Exercise prompt:
From the entries, return every line where the string "Short" shows up.

Listed entries:

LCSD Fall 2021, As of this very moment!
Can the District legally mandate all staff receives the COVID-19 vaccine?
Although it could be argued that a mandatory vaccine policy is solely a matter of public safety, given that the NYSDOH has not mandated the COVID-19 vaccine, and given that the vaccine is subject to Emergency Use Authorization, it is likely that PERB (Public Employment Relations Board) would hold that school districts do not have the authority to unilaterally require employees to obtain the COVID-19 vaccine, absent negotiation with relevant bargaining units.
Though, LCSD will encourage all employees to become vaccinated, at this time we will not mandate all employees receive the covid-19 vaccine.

--

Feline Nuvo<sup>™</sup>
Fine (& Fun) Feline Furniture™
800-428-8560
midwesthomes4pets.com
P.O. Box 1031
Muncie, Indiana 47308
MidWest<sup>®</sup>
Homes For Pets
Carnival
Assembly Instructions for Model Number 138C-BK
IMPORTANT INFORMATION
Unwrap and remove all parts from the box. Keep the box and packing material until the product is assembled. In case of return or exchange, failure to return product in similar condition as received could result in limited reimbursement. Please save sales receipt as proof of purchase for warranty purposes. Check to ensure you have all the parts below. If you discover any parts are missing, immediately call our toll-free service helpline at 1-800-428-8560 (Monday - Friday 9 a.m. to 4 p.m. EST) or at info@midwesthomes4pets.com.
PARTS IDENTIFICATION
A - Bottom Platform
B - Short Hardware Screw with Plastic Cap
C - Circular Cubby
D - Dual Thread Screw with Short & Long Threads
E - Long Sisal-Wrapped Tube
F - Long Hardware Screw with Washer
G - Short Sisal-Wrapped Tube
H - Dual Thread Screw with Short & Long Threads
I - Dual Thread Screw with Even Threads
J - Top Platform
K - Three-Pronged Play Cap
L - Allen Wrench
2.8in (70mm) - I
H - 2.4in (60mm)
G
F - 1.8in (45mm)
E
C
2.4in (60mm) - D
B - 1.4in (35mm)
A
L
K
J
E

Exercise solution:
B - Short Hardware Screw with Plastic Cap
D - Dual Thread Screw with Short & Long Threads
G - Short Sisal-Wrapped Tube
H - Dual Thread Screw with Short & Long Threads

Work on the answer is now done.